BVB: Julian Brandt enttäuscht erneut, Serhou Guirassy fehlt die Durchschlagskraft
Und es fehlt gerade die Fantasie, wie der Meinerzhagener, der es als Spieler bis zu Real Madrid geschafft hat, das Ruder rumreißen soll. Gerade weil selbst bei den Verantwortlichen die Zweifel durchklingen, dass er dies noch schaffen kann.
Am Frankfurt-Spiel ließen sich all die Probleme aufzeigen, die die Mannschaft gerade belasten. Es gab wieder gute Ansätze, gerade in Halbzeit zwei trat der BVB sehr dominant auf, war meistens am Ball, doch es fehlten die Großchancen. Julian Brandt enttäuschte, Serhou Guirassy fehlte die Durchschlagskraft. Das erste Gegentor fiel, weil sich Ramy Bensebaini, Jamie Gittens und Nico Schlotterbeck alle nicht energisch genug in den Zweikampf mit Hugo Larsson stürzten. Hugo Etikité traf (18.), Oscar Hojlund entschied die Partie (90.+2). Dazwischen hätten die Borussen einen Elfmeter für einem Rempler an Jamie Gittens kriegen können, aber die Pfeife von Schiedsrichter Daniel Schlager blieb stumm. Emre Can: „Ich verstehe das nicht. Ich war gerade in der Kabine und habe mit dem Schiedsrichter geredet: Er ist immer noch der Meinung, dass es kein Elfmeter ist.“
BVB muss sich bereits nach Ersatz für Nuri Sahin umsehen
Fest steht: Die Eintracht trat als Einheit auf, die Dortmunder meckerten sich gegenseitig an. Nach dem Schlusspfiff pfiffen die eigenen Fans, die Anhängerinnen und Anhänger aus Frankfurt schrien „Sahin raus“. Es gab schon einfachere Zeiten für den Revierklub.

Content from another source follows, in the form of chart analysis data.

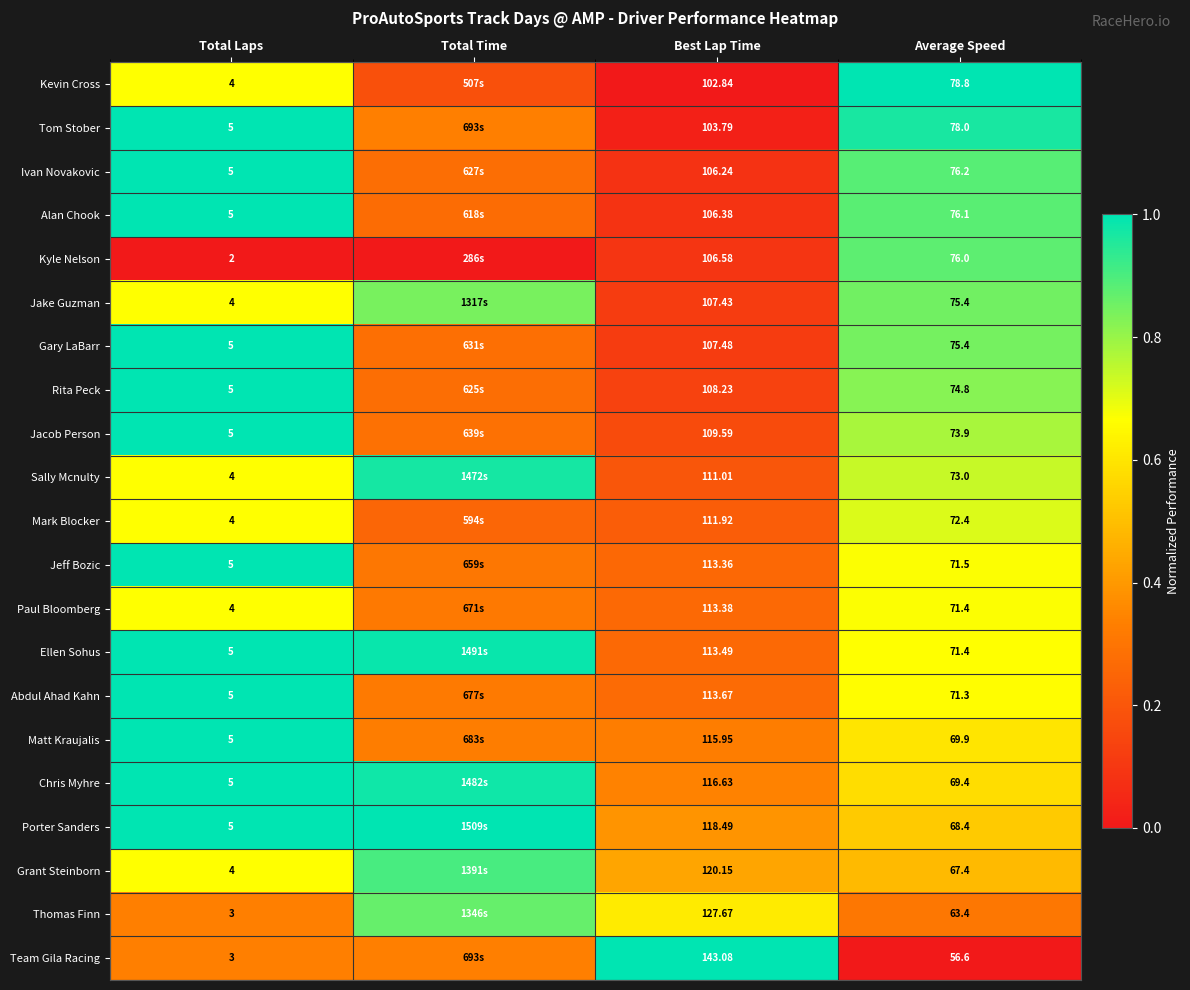

Is the value of Jeff Bozic at Best Lap Time greater than the value of Kyle Nelson at Average Speed?

Yes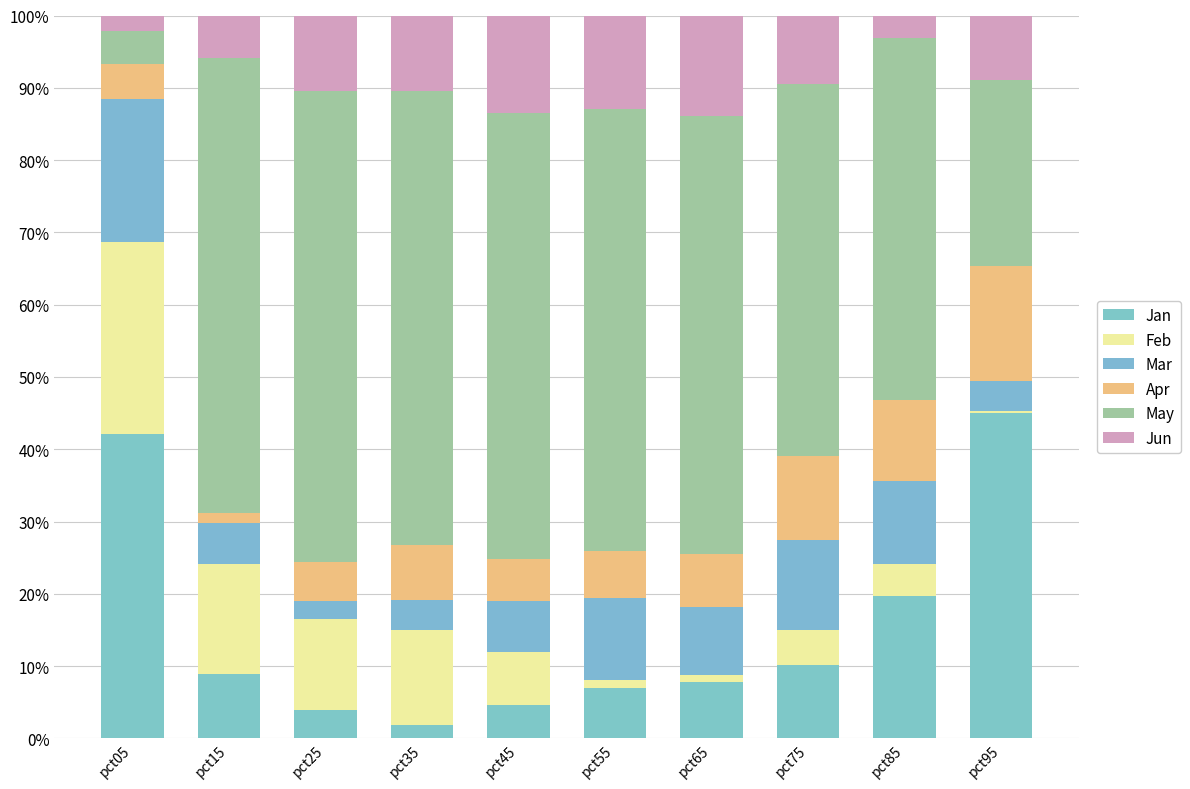

Which series has the largest range (max minus min)?

May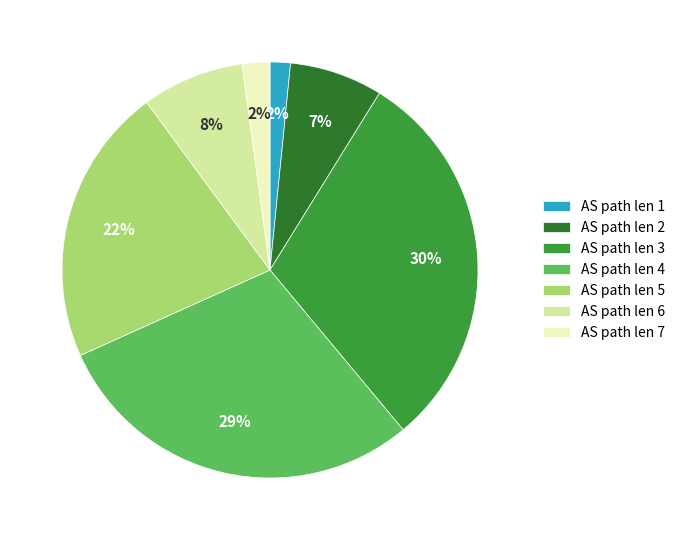

Between AS path len 3 and AS path len 2, which is larger?

AS path len 3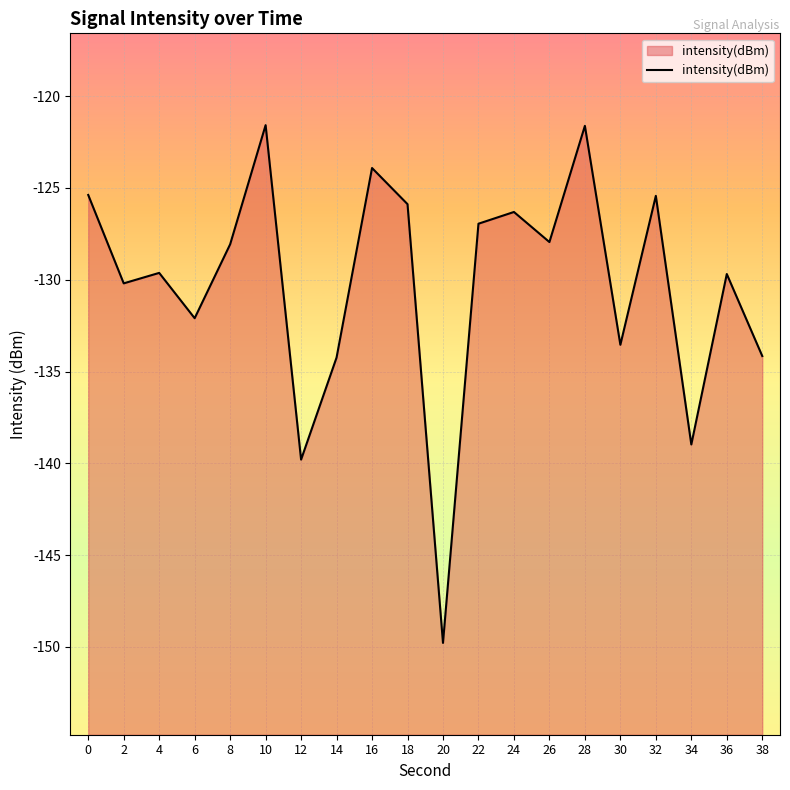

What is the value of the 10th point from the left?

-125.9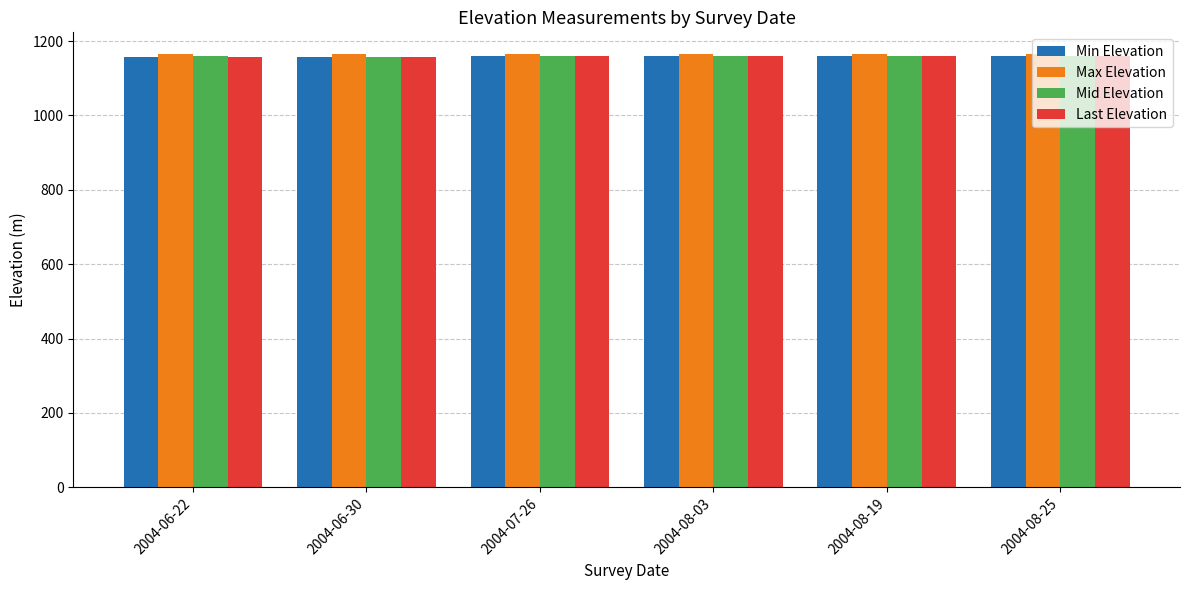

What is the total value across all series at 2004-08-19?

4643.3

„Es sind immer wieder die gleichen Fehler, wir müssen das nicht analysieren, wir brauchen Lösungen“, beklagte Lars Ricken. Im Hintergrund muss sich der Sport-Geschäftsführer gemeinsam mit BVB-Sportdirektor Sebastian Kehl bereits nach einem Ersatzmann für Nuri Sahin umsehen, damit sein Klub nichts in Leere taumelt, sollte es zur Entlassung kommen. Die Anzeichen verdichten sich, dass dieser Ersatzmann Erik ten Hag, 54, werden wird. Der ebenfalls gehandelte Sandro Wagner, 37, wird es nach den Informationen dieser Redaktion definitiv nicht.